The final 411 on Bush's Social Security proposal, now publicly released, is stated well today in New York Times op-ed here. A few excerpts for your info.... "Spearing the Beast" By PAUL KRUGMAN
President Bush isn't trying to reform Social Security. He isn't even trying to "partially privatize" it. His plan is, in essence, to dismantle the program, replacing it with a system that may be social but doesn't provide security. And the goal, as with his tax cuts, is to undermine the legacy of Franklin Roosevelt.
Why do I say that the Bush plan would dismantle Social Security? Because for Americans who entered the work force after the plan went into effect and who chose to open private accounts, guaranteed benefits - income you receive after retirement even if everything else goes wrong - would be nearly eliminated.
Here's how it would work. First, workers with private accounts would be subject to a "clawback": in effect, they would have to mortgage their future benefits in order to put money into their accounts.
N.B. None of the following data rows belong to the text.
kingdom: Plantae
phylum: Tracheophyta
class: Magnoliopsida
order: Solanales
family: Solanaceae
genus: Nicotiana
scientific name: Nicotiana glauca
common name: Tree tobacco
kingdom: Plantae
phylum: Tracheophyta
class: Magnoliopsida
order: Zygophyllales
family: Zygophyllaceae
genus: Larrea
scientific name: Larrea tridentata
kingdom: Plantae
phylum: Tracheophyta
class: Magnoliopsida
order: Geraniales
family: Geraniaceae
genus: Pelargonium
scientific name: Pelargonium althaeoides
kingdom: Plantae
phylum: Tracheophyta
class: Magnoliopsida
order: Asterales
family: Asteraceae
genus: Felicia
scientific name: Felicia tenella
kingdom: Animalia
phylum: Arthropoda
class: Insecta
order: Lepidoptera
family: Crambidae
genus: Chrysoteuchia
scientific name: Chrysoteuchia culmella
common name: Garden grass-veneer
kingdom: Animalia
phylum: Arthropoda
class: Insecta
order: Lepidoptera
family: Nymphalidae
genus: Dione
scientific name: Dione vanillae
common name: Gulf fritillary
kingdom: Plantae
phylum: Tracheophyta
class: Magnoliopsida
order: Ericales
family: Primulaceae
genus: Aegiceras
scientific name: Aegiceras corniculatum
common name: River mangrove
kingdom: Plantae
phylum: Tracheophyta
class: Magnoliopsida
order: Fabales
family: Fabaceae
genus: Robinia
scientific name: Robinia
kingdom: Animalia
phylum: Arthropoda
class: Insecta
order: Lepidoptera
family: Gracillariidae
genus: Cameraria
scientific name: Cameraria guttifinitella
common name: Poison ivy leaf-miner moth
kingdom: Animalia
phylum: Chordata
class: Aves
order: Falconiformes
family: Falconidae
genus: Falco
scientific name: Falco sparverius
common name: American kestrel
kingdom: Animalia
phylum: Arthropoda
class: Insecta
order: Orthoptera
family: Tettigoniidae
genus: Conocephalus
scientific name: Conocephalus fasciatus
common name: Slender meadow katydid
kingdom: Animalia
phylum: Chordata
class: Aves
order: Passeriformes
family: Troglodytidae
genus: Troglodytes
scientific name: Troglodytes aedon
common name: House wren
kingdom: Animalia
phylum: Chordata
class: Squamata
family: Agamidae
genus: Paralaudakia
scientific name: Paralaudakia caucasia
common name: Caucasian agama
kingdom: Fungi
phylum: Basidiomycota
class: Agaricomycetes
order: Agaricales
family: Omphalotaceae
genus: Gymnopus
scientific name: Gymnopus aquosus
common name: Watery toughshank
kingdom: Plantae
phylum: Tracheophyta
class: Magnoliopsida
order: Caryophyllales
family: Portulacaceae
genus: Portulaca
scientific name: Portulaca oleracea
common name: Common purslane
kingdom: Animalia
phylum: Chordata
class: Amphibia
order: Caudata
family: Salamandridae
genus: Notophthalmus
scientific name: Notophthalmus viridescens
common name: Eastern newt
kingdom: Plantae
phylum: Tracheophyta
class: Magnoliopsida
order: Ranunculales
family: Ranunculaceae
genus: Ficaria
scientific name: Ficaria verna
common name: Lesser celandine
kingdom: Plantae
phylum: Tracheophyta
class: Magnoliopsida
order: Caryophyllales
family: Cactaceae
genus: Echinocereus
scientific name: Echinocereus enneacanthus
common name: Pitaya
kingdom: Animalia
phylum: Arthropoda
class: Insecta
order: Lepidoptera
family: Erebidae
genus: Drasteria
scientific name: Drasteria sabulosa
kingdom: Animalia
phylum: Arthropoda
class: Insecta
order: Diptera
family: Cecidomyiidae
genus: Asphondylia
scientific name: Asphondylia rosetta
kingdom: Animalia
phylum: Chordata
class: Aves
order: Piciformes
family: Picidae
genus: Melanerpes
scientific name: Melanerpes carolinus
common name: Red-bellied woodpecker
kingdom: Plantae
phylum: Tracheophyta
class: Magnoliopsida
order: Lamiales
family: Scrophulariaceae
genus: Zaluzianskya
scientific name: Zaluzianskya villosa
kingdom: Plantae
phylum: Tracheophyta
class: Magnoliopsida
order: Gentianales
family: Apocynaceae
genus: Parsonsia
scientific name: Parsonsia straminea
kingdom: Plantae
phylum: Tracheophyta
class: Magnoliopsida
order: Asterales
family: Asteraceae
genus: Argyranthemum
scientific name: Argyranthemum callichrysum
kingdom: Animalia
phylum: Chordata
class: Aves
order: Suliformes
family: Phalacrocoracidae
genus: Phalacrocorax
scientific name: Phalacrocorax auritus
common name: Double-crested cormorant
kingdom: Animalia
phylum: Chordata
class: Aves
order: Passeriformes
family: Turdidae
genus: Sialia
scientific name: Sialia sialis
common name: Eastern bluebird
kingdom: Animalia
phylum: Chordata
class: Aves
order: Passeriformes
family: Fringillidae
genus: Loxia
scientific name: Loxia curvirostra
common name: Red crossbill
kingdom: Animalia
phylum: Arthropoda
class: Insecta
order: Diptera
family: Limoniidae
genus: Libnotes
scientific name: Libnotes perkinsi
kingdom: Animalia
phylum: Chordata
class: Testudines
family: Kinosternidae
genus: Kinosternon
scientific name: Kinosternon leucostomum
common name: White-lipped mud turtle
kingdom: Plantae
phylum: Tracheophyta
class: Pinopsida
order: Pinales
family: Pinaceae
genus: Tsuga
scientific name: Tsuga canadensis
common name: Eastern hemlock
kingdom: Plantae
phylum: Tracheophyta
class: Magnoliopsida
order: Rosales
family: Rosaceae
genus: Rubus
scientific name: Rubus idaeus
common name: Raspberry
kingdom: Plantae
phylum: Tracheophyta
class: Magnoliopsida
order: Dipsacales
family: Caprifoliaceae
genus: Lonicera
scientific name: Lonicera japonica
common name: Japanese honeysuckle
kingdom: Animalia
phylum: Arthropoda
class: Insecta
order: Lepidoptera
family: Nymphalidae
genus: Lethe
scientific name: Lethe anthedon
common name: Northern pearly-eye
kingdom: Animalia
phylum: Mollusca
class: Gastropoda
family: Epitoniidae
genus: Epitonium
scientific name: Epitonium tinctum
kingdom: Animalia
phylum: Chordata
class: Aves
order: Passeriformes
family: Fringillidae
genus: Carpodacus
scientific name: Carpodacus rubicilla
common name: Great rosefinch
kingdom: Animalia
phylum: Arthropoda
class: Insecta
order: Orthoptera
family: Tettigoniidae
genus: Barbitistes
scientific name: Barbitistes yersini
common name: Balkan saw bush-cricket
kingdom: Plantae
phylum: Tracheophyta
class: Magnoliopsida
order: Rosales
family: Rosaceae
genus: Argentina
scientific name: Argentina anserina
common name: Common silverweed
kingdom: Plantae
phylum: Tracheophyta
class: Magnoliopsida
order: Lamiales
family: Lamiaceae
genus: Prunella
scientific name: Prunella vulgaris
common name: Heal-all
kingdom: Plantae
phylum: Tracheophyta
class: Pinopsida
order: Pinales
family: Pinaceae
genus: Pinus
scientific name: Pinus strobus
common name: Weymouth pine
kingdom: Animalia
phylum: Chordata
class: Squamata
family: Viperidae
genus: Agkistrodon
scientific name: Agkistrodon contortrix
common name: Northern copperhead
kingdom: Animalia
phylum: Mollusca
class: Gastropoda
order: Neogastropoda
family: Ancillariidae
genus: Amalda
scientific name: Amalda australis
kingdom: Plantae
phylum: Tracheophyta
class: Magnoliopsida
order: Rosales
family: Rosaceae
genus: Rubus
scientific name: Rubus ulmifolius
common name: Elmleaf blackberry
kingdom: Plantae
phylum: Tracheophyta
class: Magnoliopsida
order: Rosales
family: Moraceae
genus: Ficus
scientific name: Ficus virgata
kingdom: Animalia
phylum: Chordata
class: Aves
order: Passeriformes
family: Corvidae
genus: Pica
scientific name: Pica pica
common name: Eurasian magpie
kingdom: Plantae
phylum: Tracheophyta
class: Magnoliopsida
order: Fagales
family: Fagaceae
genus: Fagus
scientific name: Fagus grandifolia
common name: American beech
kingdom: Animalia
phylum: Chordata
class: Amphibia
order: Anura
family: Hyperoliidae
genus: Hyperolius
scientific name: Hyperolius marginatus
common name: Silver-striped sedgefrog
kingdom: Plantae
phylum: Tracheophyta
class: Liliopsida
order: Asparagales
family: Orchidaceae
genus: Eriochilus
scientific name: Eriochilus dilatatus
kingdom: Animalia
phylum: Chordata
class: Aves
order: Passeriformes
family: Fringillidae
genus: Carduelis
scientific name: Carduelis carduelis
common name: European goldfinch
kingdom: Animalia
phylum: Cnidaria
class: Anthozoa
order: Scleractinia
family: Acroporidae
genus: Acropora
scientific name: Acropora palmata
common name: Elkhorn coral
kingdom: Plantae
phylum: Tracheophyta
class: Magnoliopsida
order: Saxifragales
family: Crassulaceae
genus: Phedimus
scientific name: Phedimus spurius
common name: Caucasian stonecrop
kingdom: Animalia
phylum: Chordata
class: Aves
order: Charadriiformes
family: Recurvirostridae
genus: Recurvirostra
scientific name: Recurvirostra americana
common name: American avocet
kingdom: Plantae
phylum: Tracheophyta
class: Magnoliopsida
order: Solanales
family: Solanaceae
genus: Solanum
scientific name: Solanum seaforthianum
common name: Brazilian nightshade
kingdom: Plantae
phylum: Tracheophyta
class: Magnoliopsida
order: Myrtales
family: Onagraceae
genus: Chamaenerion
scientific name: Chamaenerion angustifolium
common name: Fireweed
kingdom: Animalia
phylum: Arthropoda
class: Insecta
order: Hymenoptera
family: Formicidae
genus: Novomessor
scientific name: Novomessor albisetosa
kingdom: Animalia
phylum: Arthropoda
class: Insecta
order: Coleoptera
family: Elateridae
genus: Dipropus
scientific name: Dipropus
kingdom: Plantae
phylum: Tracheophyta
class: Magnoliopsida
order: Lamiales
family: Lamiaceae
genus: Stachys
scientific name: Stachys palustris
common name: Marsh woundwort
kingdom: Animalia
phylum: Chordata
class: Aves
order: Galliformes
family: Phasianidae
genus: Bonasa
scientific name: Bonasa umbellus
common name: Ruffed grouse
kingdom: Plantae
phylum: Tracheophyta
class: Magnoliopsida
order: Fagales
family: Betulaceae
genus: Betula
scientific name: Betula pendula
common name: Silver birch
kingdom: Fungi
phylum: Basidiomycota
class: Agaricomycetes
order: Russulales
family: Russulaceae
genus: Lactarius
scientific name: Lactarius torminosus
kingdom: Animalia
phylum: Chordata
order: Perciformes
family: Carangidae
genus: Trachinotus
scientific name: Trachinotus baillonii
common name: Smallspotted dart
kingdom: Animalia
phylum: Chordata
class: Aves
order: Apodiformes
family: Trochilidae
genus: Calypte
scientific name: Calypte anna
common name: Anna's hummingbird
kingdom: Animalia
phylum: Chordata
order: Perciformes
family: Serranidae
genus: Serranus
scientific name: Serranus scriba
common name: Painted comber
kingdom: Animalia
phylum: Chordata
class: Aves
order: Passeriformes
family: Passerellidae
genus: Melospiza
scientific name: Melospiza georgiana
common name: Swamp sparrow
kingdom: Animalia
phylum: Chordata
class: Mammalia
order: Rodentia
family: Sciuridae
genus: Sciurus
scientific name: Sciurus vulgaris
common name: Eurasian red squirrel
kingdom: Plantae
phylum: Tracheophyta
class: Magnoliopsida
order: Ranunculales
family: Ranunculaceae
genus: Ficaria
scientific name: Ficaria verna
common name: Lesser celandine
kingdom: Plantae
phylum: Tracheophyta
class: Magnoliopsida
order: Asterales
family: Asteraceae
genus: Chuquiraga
Second, since private accounts would do nothing to improve Social Security's finances - something the administration has finally admitted - there would be large benefit cuts in addition to the clawback....
Why expose workers to that much risk? Ideology. "Social Security is the soft underbelly of the welfare state," declares Stephen Moore of the Club for Growth and the Cato Institute. "If you can jab your spear through that, you can undermine the whole welfare state." .....
The attempt to "jab a spear" through Social Security complements the strategy of "starve the beast," long advocated by right-wing intellectuals: cut taxes, then use the resulting deficits as an excuse for cuts in social spending. The spearing doesn't seem to be going too well at the moment, but the starving was on full display in the budget released yesterday...."
You might think, given these facts, that a plan to reduce the deficit would include major efforts to increase revenue, starting with a rollback of recent huge tax cuts for the wealthy. In fact, the budget contains new upper-income tax breaks.
Any deficit reduction will come from spending cuts. Many of those cuts won't make it through Congress, but Mr. Bush may well succeed in imposing cuts in child care assistance and food stamps for low-income workers. He may also succeed in severely squeezing Medicaid - the only one of the three great social insurance programs specifically intended for the poor and near-poor, and therefore the most politically vulnerable.
All of this explains why it's foolish to imagine some sort of widely acceptable compromise with Mr. Bush about Social Security. Moderates and liberals want to preserve the America F.D.R. built. Mr. Bush and the ideological movement he leads, although they may use F.D.R.'s image in ads, want to destroy it.